As an organisation that works to highlight changes needed to mental health systems, it is essential that we should address the effects of racism on wellbeing, and the racial barriers that exist to accessing appropriate mental health support.

To do that, we need to first acknowledge the role that, through ignorance or complacency, we have played in allowing racism to continue to exist in Wales. We need to educate ourselves, we need to listen to those who have been affected, and we need to form partnerships with those who can help us to get this right. And we need to start now.

This plan lays out the first stages of the actions we’re committed to taking; the starting point of our contribution to a more equal Wales.

Getting educated

Lived realities, racial history, and tools for staff

What? Across every section of our organisation, we’re learning more about the reality of lived experiences of racism in Wales and the UK, and Wales’ racial history.

How? Compiling resources for all staff to access, and circulating these. Taking advice from leading organisations about what needs to be in there.
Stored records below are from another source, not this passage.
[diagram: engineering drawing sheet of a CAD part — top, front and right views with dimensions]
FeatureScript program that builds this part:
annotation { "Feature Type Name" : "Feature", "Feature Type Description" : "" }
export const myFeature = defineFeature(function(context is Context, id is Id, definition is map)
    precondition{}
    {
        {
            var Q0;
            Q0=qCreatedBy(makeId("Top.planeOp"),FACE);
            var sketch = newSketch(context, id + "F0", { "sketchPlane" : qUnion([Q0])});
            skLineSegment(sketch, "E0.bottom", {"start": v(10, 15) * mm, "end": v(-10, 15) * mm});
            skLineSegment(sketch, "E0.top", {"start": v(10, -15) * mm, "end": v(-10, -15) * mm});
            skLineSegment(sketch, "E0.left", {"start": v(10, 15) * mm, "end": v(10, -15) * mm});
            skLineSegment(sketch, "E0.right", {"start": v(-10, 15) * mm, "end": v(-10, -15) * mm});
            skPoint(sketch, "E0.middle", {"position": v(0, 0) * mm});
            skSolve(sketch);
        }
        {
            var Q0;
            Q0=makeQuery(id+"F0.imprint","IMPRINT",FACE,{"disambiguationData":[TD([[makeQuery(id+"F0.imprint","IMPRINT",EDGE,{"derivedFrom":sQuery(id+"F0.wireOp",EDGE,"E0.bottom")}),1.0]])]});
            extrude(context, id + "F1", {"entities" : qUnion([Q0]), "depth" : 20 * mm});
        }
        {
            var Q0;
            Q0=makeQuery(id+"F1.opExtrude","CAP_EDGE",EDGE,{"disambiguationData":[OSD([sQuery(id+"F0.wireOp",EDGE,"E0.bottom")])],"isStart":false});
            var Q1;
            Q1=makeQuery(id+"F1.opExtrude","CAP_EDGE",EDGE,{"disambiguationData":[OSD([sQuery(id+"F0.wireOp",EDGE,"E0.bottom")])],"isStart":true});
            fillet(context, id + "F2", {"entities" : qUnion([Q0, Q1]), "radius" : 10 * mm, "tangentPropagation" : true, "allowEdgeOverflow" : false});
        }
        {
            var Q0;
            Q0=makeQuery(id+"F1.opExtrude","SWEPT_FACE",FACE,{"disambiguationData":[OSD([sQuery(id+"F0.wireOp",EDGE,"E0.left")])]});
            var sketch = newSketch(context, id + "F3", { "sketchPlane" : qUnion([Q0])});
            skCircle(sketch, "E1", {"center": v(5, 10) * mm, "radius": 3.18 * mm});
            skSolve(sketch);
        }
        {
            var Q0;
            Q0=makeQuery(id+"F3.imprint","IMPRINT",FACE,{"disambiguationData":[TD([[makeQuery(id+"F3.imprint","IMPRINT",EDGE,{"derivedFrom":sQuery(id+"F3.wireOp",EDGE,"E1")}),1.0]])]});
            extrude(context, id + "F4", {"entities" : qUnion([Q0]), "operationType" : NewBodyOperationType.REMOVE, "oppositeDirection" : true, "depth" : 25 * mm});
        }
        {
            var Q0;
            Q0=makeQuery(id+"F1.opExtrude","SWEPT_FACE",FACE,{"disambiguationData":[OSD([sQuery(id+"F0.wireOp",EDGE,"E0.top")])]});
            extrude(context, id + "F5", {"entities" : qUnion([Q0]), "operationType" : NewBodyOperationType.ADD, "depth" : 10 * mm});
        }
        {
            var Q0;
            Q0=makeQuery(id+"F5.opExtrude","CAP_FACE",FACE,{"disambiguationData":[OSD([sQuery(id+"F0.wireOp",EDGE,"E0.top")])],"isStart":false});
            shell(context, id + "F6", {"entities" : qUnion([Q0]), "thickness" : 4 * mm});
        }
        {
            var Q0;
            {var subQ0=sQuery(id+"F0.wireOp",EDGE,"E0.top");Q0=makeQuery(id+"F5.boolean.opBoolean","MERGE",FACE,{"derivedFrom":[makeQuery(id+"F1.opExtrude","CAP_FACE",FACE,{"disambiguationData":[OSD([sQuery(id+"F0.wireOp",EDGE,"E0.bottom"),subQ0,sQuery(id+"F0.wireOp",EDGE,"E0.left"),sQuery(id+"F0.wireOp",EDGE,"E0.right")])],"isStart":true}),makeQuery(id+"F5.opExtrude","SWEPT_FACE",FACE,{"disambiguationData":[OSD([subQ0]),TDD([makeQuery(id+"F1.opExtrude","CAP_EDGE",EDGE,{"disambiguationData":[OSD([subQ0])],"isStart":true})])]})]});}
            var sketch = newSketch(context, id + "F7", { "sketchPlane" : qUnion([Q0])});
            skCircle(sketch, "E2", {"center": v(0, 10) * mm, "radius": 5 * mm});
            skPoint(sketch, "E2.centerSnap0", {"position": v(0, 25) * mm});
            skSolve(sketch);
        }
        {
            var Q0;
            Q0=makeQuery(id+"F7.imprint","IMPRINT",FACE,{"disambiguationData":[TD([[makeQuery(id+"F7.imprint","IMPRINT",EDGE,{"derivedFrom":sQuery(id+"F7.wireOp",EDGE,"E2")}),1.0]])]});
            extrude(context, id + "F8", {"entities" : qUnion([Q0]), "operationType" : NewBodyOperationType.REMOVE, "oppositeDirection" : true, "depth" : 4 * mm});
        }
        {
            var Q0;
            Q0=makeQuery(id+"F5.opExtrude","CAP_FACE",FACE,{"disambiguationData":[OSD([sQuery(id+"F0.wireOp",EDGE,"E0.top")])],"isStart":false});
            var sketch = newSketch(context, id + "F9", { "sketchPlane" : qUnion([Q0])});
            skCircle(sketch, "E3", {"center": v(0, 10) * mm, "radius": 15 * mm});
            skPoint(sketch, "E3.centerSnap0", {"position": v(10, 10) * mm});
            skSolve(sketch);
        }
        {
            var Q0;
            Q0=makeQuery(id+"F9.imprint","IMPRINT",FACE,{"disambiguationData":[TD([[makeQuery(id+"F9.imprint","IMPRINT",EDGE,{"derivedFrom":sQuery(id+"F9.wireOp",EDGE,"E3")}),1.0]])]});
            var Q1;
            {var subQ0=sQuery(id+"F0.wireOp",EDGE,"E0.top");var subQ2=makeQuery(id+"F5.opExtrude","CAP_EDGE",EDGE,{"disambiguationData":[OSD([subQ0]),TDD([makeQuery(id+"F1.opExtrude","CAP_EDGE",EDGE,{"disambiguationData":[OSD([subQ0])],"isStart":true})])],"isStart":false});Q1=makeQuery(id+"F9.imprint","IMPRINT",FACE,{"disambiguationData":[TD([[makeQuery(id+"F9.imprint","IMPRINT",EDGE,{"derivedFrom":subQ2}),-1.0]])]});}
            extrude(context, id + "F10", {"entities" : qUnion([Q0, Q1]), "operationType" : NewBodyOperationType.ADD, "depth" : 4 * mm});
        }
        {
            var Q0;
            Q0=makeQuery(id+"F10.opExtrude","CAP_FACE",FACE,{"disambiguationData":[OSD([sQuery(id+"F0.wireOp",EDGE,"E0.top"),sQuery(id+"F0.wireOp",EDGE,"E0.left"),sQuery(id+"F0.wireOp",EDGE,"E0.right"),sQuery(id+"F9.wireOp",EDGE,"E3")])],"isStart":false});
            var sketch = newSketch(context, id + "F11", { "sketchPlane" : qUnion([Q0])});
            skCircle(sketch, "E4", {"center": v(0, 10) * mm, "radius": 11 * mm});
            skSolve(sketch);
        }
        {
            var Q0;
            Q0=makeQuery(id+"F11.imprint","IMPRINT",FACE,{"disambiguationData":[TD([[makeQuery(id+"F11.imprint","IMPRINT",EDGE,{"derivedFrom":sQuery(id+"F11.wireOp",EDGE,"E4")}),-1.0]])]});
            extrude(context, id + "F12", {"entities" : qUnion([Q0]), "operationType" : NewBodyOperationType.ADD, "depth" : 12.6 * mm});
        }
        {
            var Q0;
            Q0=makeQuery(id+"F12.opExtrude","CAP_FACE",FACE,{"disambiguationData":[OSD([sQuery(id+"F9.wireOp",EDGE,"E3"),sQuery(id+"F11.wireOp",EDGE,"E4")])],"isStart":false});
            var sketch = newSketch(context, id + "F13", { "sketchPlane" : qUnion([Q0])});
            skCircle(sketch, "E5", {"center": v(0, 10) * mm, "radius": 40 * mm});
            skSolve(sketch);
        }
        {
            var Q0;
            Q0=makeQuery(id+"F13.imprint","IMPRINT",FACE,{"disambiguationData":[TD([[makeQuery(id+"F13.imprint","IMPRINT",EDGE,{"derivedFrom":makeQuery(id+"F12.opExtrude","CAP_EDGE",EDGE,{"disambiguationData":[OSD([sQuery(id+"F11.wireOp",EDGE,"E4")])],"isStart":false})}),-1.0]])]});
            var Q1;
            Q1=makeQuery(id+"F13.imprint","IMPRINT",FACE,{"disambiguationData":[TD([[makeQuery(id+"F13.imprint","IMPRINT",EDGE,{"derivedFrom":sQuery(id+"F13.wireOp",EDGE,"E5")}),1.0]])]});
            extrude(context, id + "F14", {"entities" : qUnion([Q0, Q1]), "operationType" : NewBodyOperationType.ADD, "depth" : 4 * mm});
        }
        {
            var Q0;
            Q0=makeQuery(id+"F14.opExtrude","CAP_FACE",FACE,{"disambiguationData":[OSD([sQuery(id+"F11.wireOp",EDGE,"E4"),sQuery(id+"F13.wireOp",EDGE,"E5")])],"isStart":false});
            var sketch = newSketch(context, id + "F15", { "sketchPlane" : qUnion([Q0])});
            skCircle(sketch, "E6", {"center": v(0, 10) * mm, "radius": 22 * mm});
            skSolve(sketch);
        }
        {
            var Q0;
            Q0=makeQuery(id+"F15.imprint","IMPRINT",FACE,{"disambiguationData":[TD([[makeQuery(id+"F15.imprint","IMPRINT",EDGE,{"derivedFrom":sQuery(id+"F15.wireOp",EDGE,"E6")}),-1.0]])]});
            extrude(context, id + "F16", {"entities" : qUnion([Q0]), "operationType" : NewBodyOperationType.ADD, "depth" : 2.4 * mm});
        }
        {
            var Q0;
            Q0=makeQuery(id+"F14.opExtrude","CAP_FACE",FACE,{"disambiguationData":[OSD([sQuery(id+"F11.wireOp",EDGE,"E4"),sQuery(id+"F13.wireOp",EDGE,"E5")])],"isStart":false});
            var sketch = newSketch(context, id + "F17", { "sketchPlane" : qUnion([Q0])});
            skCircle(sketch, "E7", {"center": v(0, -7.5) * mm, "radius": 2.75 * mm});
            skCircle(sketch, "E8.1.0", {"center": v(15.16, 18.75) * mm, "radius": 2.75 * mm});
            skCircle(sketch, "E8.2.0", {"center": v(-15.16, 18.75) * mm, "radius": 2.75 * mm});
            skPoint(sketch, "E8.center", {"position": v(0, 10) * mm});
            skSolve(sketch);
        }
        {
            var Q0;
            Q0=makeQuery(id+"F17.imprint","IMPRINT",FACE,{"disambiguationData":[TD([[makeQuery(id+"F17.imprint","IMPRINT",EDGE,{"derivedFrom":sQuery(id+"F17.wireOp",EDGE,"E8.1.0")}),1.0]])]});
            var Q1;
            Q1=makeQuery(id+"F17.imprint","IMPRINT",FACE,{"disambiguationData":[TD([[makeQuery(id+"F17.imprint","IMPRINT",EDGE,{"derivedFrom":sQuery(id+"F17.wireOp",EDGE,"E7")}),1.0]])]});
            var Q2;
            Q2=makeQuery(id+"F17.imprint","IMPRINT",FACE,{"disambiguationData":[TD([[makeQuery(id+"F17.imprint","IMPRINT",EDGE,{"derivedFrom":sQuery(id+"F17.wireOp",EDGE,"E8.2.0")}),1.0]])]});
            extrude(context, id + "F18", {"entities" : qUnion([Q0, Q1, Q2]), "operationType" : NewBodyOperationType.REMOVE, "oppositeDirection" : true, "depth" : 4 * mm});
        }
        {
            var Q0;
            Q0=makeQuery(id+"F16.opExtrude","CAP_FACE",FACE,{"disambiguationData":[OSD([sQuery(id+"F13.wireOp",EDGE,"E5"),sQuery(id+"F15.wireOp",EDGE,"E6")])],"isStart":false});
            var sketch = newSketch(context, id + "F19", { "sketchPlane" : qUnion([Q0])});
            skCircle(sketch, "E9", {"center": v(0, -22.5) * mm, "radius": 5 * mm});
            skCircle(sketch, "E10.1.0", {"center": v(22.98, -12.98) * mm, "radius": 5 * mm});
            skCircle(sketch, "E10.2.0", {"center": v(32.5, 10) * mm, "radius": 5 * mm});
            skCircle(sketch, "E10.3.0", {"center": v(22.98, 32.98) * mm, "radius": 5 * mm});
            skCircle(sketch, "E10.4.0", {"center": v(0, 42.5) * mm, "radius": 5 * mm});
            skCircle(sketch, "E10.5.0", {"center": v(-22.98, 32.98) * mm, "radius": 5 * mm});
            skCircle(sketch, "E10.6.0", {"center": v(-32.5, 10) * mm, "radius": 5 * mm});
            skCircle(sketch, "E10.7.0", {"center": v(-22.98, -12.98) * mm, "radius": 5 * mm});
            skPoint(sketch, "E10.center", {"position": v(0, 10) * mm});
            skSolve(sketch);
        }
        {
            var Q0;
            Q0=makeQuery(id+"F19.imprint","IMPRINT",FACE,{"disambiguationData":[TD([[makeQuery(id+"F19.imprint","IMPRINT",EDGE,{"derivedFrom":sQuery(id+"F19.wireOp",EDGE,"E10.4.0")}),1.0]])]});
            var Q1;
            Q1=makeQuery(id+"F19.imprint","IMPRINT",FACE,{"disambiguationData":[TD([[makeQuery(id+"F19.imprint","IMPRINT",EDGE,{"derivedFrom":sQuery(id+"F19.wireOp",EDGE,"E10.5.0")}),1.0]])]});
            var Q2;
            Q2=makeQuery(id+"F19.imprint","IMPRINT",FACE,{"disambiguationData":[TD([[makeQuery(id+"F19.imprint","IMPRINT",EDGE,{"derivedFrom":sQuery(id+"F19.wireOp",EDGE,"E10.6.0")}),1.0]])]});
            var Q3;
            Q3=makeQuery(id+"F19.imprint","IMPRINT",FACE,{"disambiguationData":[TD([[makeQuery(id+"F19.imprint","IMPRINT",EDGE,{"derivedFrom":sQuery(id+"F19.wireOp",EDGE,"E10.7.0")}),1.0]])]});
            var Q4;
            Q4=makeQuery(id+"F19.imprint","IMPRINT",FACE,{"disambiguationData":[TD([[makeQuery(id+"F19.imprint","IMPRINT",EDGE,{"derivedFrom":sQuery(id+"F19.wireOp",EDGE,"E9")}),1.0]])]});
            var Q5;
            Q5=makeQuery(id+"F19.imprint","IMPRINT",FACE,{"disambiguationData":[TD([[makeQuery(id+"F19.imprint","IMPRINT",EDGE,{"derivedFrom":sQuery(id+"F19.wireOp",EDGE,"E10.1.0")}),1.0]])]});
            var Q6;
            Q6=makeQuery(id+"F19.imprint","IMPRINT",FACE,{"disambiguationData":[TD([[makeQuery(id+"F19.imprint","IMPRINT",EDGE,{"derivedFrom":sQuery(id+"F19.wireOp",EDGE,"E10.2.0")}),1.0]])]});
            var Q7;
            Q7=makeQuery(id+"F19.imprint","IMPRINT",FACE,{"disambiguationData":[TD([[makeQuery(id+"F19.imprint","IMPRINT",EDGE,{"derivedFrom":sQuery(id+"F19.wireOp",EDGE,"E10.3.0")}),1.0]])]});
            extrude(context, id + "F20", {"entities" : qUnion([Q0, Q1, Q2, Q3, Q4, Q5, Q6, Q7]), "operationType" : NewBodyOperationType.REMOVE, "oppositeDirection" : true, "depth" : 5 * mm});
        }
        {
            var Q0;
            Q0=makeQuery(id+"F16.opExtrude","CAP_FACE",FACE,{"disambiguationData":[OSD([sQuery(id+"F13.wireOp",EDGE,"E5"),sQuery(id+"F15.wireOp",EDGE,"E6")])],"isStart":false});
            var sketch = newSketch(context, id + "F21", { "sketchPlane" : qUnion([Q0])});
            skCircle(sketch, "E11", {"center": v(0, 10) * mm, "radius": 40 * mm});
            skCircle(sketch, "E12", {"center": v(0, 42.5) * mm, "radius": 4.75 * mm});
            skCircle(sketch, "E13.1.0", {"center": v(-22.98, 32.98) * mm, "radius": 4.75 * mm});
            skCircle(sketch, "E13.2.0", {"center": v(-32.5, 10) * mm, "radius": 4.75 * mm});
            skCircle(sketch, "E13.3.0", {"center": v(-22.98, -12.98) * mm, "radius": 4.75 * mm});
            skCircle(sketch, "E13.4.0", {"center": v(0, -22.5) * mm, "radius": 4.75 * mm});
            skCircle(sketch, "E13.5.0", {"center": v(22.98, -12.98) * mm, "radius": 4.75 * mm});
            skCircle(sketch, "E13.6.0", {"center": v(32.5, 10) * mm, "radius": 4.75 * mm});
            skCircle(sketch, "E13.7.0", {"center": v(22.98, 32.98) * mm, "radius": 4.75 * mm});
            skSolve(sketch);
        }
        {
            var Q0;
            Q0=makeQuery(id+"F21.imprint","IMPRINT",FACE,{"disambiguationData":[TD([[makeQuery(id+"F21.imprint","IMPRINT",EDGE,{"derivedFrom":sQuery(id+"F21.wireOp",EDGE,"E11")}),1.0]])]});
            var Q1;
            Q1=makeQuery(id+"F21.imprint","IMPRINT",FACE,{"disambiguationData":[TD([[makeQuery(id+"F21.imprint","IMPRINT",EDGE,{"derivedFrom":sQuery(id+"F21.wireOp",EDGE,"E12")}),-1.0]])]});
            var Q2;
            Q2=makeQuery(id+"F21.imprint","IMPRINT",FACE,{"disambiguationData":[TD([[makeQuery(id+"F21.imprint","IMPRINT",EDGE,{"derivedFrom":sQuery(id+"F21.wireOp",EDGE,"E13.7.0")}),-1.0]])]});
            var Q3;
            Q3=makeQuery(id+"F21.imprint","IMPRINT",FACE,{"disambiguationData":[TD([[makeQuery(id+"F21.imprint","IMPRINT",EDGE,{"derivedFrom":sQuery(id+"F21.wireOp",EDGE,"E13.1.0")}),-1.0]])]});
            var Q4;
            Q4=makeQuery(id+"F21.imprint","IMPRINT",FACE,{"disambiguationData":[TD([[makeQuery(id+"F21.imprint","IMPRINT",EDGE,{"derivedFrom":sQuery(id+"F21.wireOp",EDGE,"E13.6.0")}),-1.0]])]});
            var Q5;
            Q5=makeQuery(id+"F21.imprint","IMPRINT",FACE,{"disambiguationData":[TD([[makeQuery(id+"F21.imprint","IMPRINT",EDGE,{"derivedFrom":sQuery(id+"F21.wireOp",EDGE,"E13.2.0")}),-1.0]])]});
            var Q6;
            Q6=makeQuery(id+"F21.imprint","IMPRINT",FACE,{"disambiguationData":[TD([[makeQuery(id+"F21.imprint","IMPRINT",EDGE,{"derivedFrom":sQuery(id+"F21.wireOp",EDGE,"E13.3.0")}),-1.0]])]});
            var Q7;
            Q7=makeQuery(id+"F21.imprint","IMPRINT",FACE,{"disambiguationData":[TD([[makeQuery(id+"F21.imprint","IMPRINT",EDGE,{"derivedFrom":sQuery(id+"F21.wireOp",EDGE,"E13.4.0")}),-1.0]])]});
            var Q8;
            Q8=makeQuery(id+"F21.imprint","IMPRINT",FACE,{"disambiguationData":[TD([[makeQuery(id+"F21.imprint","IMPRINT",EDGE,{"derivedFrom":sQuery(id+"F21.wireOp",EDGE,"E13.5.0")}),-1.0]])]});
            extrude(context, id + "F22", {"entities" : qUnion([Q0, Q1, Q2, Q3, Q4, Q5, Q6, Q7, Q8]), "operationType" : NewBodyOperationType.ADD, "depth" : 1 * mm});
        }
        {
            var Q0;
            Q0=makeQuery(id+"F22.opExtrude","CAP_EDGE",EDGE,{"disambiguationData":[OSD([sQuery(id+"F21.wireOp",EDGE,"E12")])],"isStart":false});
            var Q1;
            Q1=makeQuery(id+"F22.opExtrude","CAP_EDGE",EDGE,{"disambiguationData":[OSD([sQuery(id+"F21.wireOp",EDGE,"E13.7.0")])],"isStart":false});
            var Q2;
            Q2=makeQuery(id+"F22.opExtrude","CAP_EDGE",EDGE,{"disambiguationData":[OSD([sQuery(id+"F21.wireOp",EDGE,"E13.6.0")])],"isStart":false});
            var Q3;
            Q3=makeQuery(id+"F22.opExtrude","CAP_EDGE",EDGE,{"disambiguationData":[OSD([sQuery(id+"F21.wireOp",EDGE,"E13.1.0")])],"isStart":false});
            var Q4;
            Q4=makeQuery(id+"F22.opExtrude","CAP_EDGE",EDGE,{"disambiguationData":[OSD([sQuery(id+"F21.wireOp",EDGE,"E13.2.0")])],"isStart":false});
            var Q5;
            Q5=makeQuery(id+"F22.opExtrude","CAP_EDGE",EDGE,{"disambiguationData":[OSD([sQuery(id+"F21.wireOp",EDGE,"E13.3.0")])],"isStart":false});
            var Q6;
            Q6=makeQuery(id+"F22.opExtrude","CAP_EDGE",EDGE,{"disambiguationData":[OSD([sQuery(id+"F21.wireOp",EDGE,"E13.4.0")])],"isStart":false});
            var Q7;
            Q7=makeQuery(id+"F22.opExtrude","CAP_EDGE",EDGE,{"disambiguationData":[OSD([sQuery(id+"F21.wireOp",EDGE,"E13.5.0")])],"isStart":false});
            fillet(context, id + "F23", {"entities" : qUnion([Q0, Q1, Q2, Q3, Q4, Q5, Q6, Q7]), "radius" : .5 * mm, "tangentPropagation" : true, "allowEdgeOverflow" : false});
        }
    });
Arranging for key speakers to deliver online sessions to all staff. Identifying tools needed to support staff.

Why? We need a reality check: complacency leads to inaction. Knowing the history of racism, and accepting and understanding that it continues today, is the starting point for addressing our own biases.

Getting organised

Policies, training, data – and taking good advice

What? A top-to-bottom review of all our policies. We need to find the barriers that we present, and our processes and training to address inequality and bias need to be spot on. We also need to get the data together to track how we’re doing.

How? Full policy review. Committing to achieving Diverse Cymru’s BME Mental Health Workplace Practice Certification Scheme. Appointing a Recruitment Officer to take charge of fixing our recruitment policies at every level, including board. New systems for collecting data across the organisation. These are just the starting points – there’s more to follow.

Why? We need everything we learn to be part of the fabric of our organisation, and we need to take good advice from people who understand racism better than we do.

Getting connected

Relationships, conversations, and being led by those who experience racism.

What? Building relationships with a wide range of people and communities to give us as many opportunities as possible to learn from them and work together.

How? We’re linking up with Diverse Cymru, particularly around using their cultural competency toolkit. We’ve also signed the Tai Pawb Deeds not Words racial equality pledge. Our projects have already begun reaching out to communities across Wales.

Why? We need to listen to those who have experienced racism; their experiences show a reality that you don’t get from reports and stats. Our actions need to be informed by what they tell us.

Getting it out there

Highlighting mental health effects of racism, and lobbying for change

What? Playing an active role in amplifying the voices of those who have experienced racism, and lobbying to improve services and service provision for people of all ethnicities in Wales, particularly those who have faced barriers because of their race.

How? We’re developing this, but we’ll use any and all channels and platforms we have to make the message clear: racism exists, it’s hugely detrimental to mental health, and there are disproportionate racial and cultural barriers to accessing support. We’ll use our knowledge and findings to lobby for change.

Why? Tackling racism takes all of us. As a mental health organisation, we’ll use our position and knowledge to focus in on how racism affects the work we’re involved in.